Dr. Ball proposed that the dormant HSV-1 could reactivate and migrate to the brain, inducing subtle neuronal damage that accumulates over time and eventually manifests as AD. This hypothesis has gained considerable support over the years.

By 2017, the International Association of Gerontology and Geriatrics (IAGG) Congress convened in San Francisco to explore the intricate relationships between microbes and AD, recognizing the significant role of HSV-1 with over 130 studies corroborating its influence.

Research has detected HSV-1 genetic material within amyloid aggregates in the brains of deceased AD patients, a characteristic that is significantly less common in brains without AD (Figure 1). Amyloid aggregates are a critical hallmark of AD pathology.

Laboratory studies on cultured neurons and rodents showed that infection with HSV-1 resulted in amyloid aggregates, neuroinflammation, and neuronal loss. Infected rodents also exhibited memory deficits, establishing a clear cause-effect relationship between HSV-1 and AD.

Although HSV-1 typically remains dormant in the trigeminal ganglion of over 60% of the global population, it can reactivate during periods of immunosuppression or stress. This reactivation can lead to both cold sores and brain complications, including clinical encephalitis or subclinical impairments such as neuroinflammation or amyloid formation.

Repeated reactivations of HSV-1 may contribute to the accumulation of amyloid in the brain, paving the way for AD.

Epidemiological evidence further bolsters this hypothesis. A 2018 study of over 33,000 individuals in Taiwan found that those with HSV-1 infections had a 2.5-fold higher risk of developing dementia, with antiherpetic medications reducing this risk by 90%.

A 2021 cohort study involving over 250,000 individuals in Sweden indicated that those with HSV-1 or other herpes infections who did not receive antiviral treatment had a 1.5-fold increased risk of dementia, which was eliminated in patients who did receive treatment.

If HSV-1 indeed accelerates AD progression, then anti-HSV-1 medications could potentially halt its advancement.

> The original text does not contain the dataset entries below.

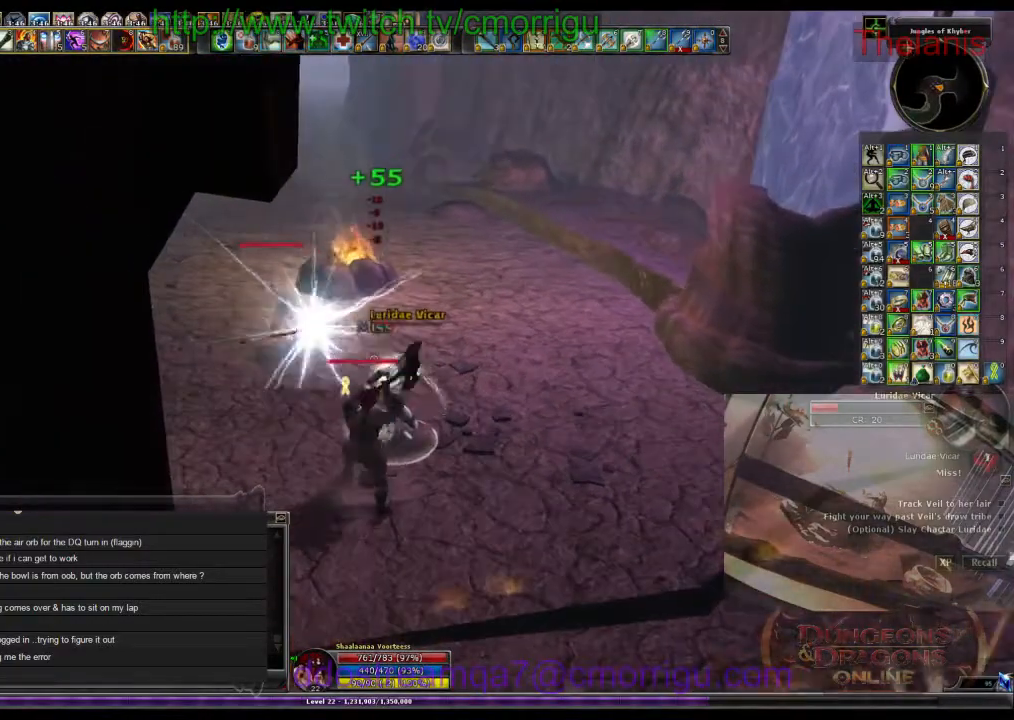
{"keys": [], "events": []}
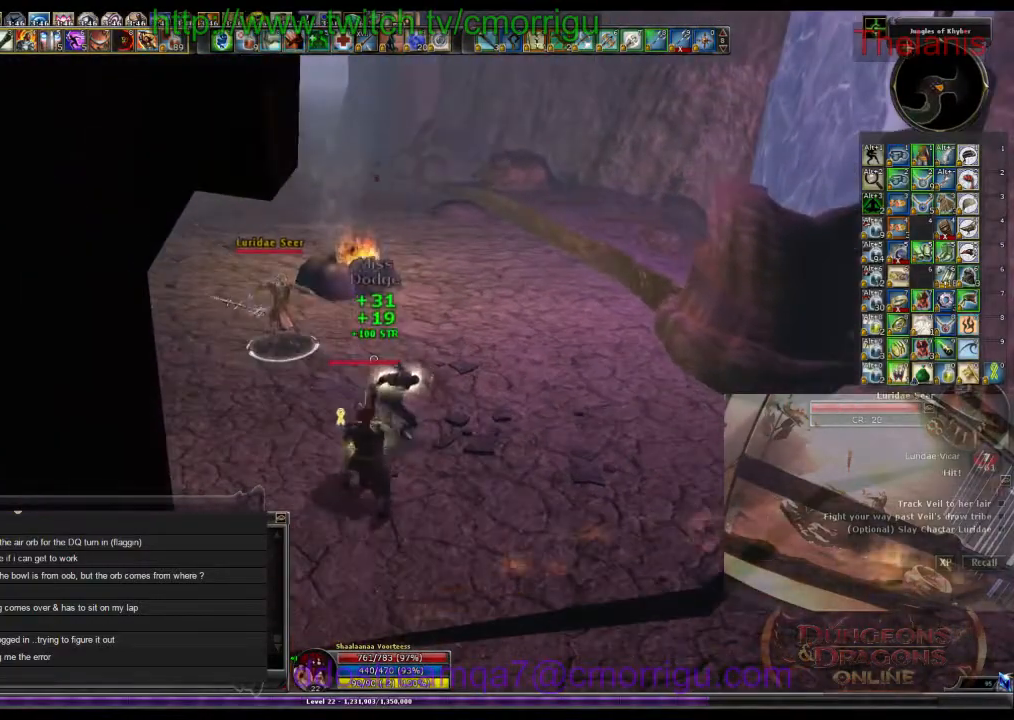
{"keys": [], "events": []}
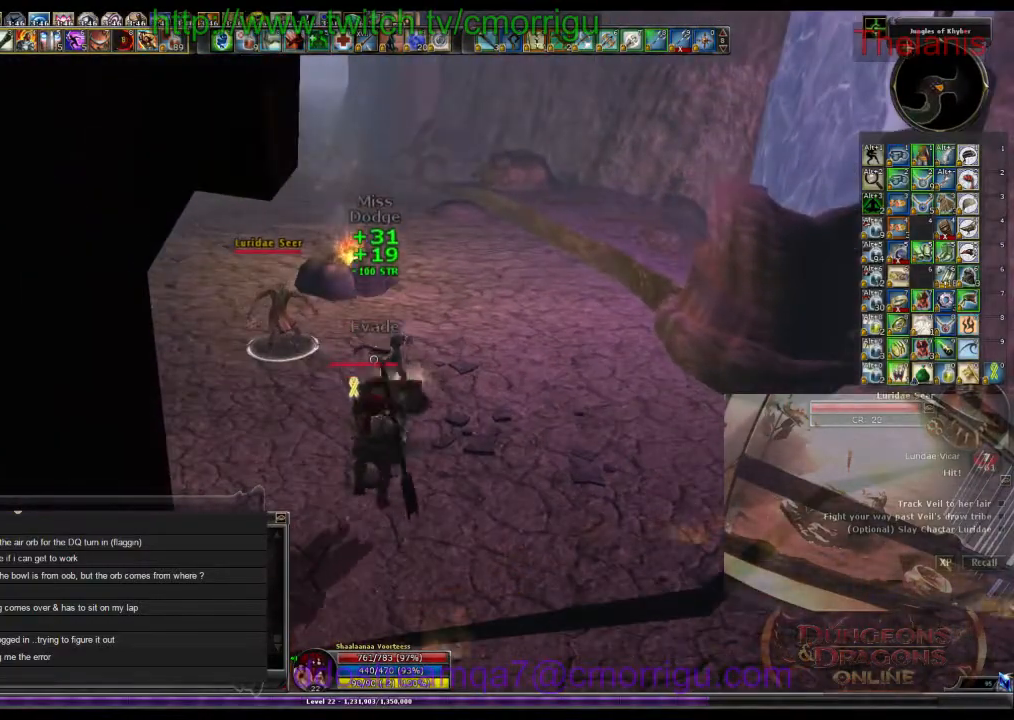
{"keys": [], "events": [[100, "a", "down"], [133, "w", "down"], [333, "a", "up"], [366, "w", "up"]]}
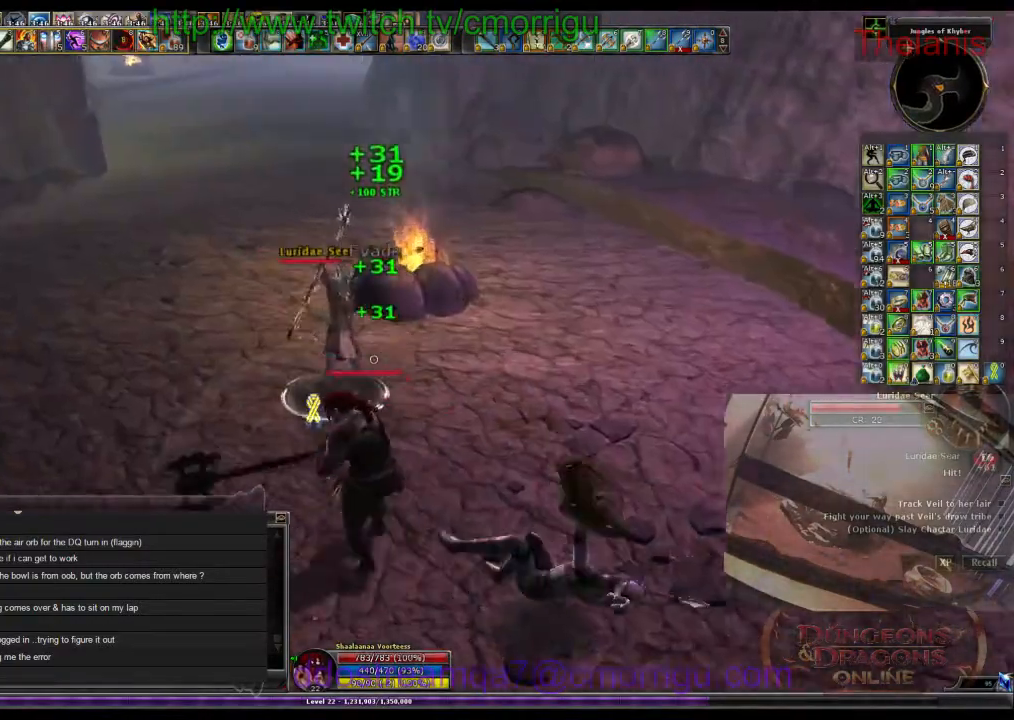
{"keys": [], "events": []}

This notion is currently being tested in a clinical trial evaluating valacyclovir in mild AD patients, with results anticipated in 2023. If successful, this trial could transform our approach to treating this previously deemed untreatable condition.

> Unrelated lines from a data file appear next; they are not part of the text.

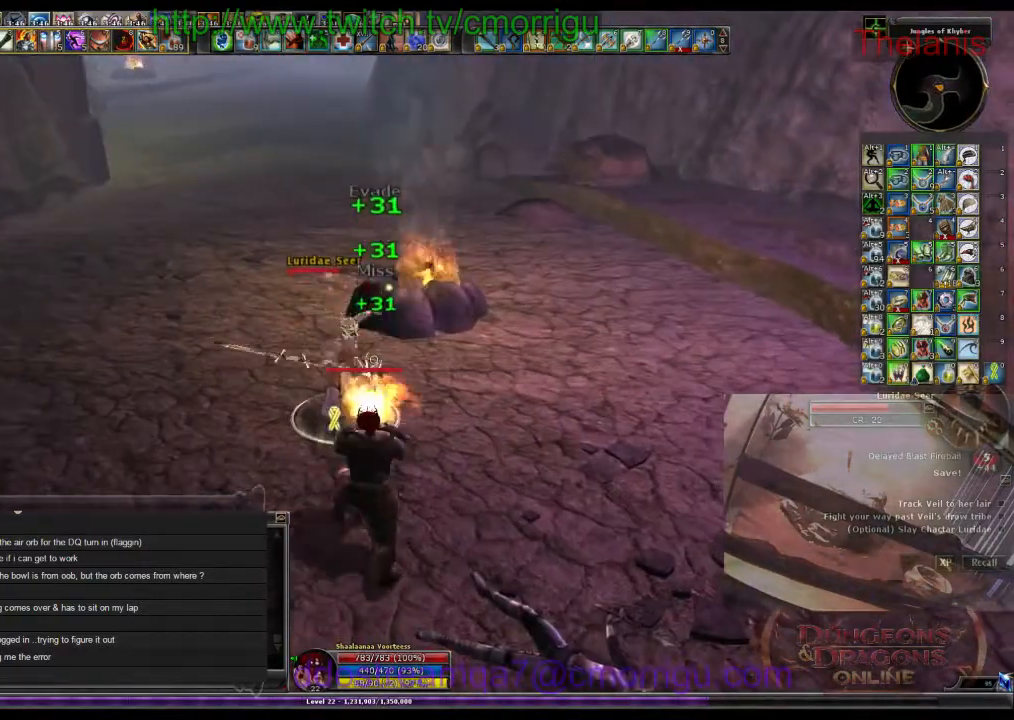
{"keys": [], "events": []}
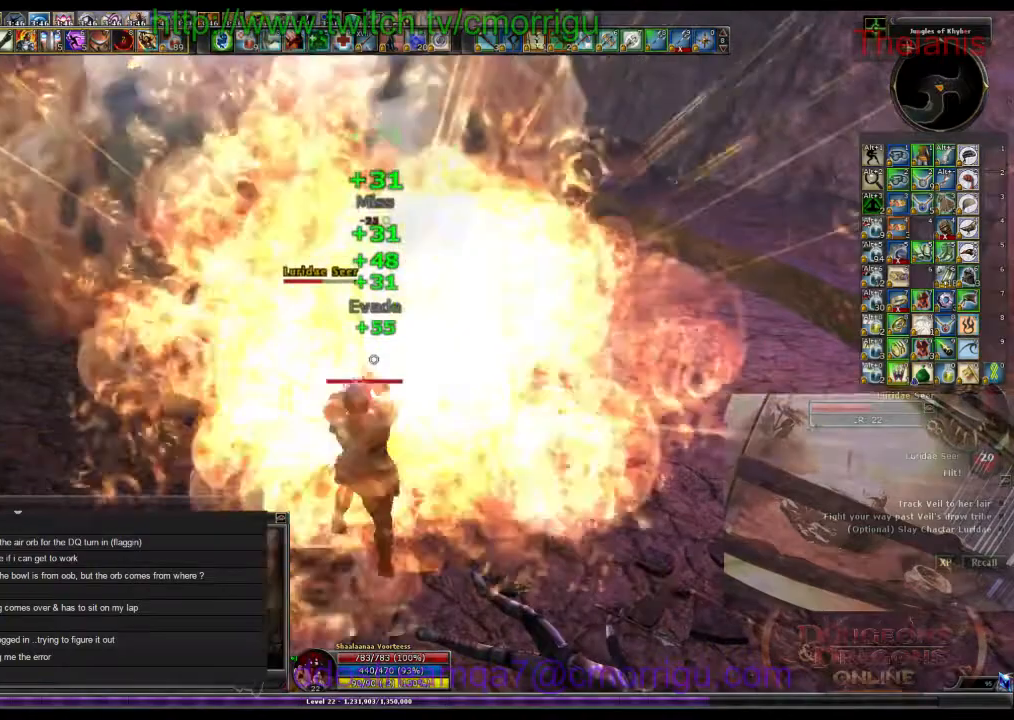
{"keys": [], "events": []}
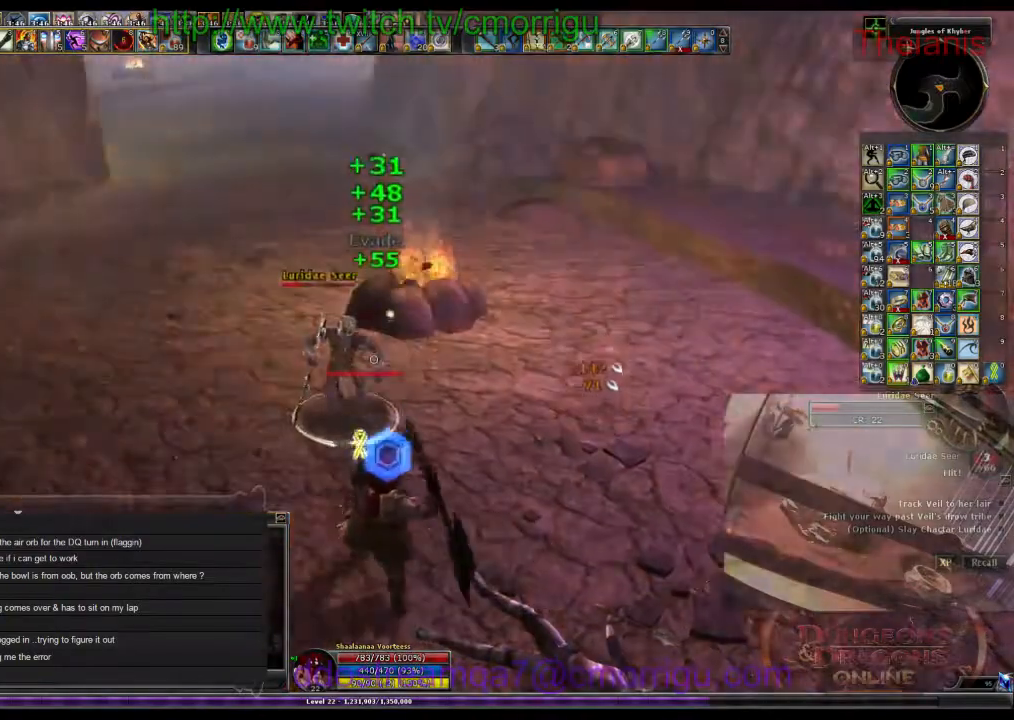
{"keys": [], "events": []}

“Given the failure of 413 trials of other types of therapy for AD from 2002 to 2012, antiviral treatments for AD patients could break the deadlock of ineffective drug development,” remarked Ruth F. Itzhaki, Ph.D., a leading figure in this research area.

Interestingly, a 2019 clinical trial highlighted that lactoferrin, an antimicrobial peptide that can inhibit HSV-1, improved cognitive function and biomarkers in patients with mild to moderate AD.

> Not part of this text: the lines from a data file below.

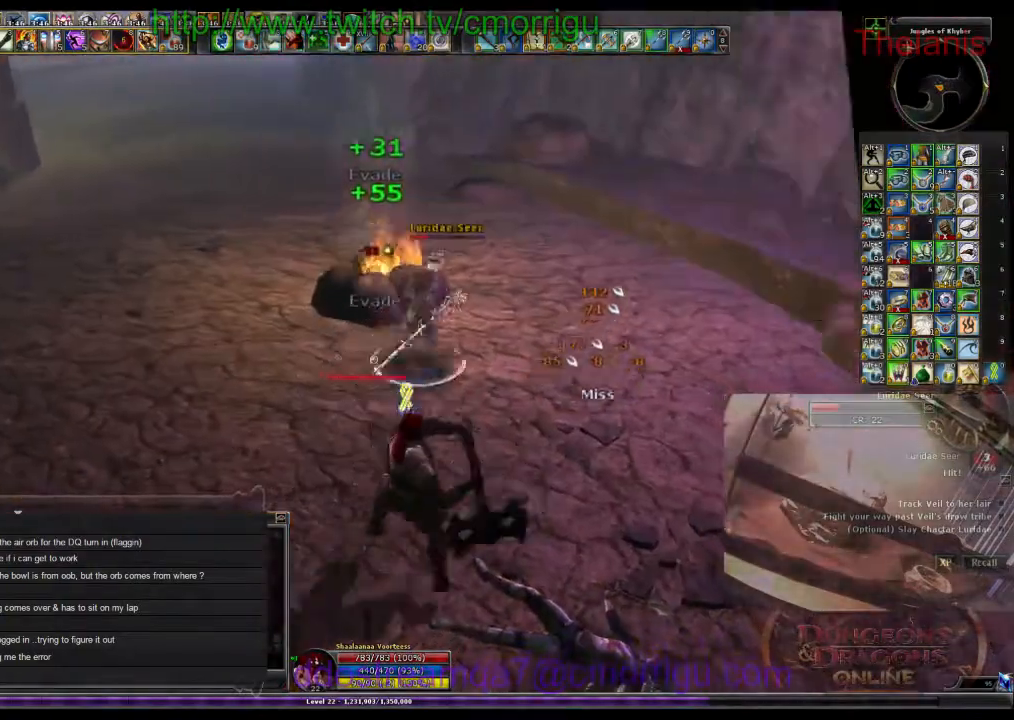
{"keys": ["w"], "events": [[100, "w", "down"]]}
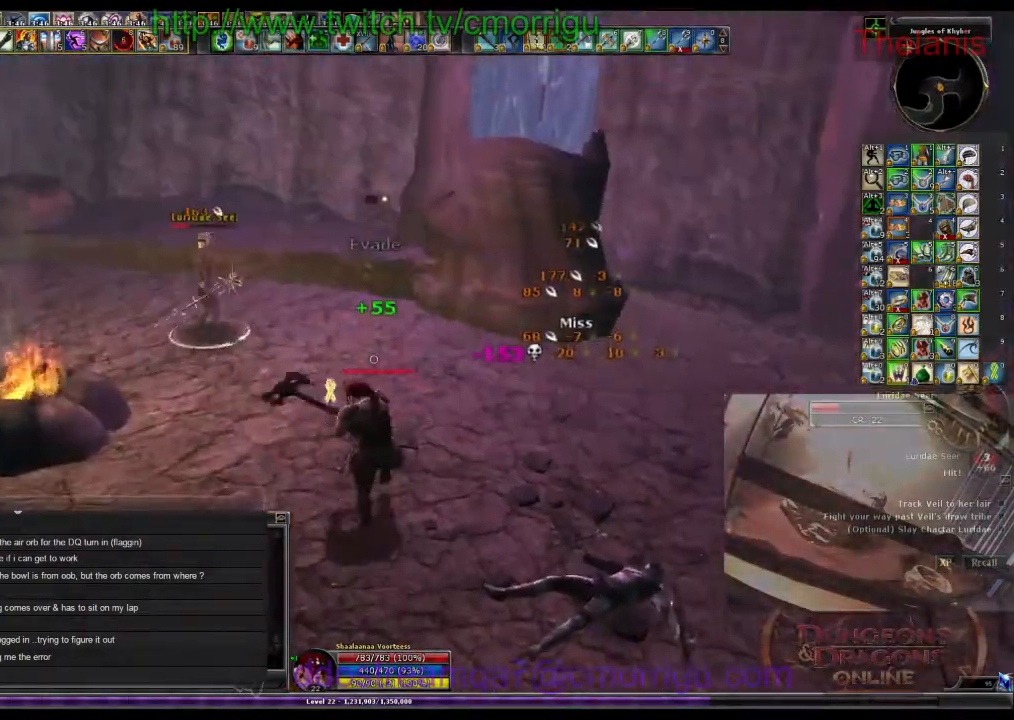
{"keys": [], "events": [[333, "1", "down"], [400, "w", "up"], [500, "1", "up"]]}
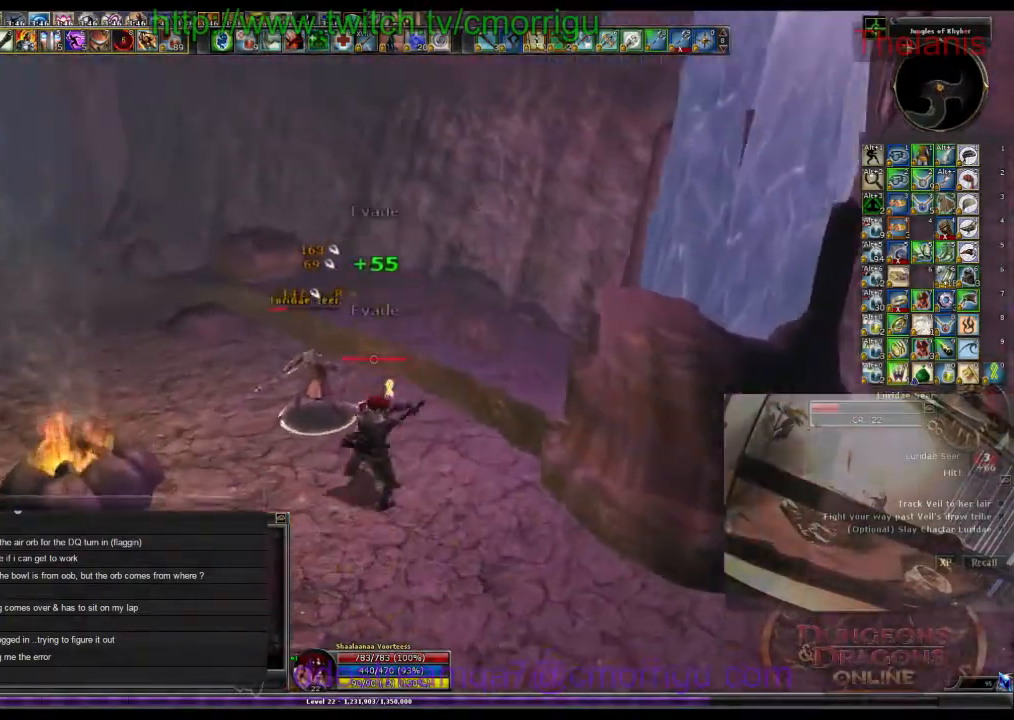
{"keys": [], "events": []}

The Role of Amyloids and Other Herpesviruses

Moreover, amyloids possess antimicrobial properties; they can entrap microbes in the brain, potentially serving as a defense mechanism against infections.

For instance, a 2018 study illustrated that mice infected with HSV-1 developed amyloid aggregates that inhibited the virus, preventing severe encephalitis and extending their lifespan at the cost of increased amyloid levels.

This challenges the long-held belief that amyloids are solely harmful, suggesting they may also function as protective agents against brain infections.

Amyloids are believed to have emerged around 400 million years ago in vertebrates, and their evolutionary conservation hints at a critical role in pathogen defense.

The narrative extends beyond HSV-1. Another herpesvirus, varicella-zoster virus (VZV), which causes chickenpox and remains dormant in the body, may also contribute to AD. Recent findings indicate that while VZV infection alone does not induce amyloid or tau aggregation, it can reactivate latent HSV-1, leading to more substantial amyloid accumulation and neuroinflammation.

Dana Cairns, Ph.D., the study’s lead author, stated, “It’s a one-two punch involving two common and typically harmless viruses that could create significant complications if one triggers the other.”

Notably, a nationwide study in the U.K. found a 28% reduction in dementia risk among individuals vaccinated against VZV, aligning with smaller studies suggesting better cognitive outcomes in vaccinated populations. However, there is currently no effective vaccine for HSV-1.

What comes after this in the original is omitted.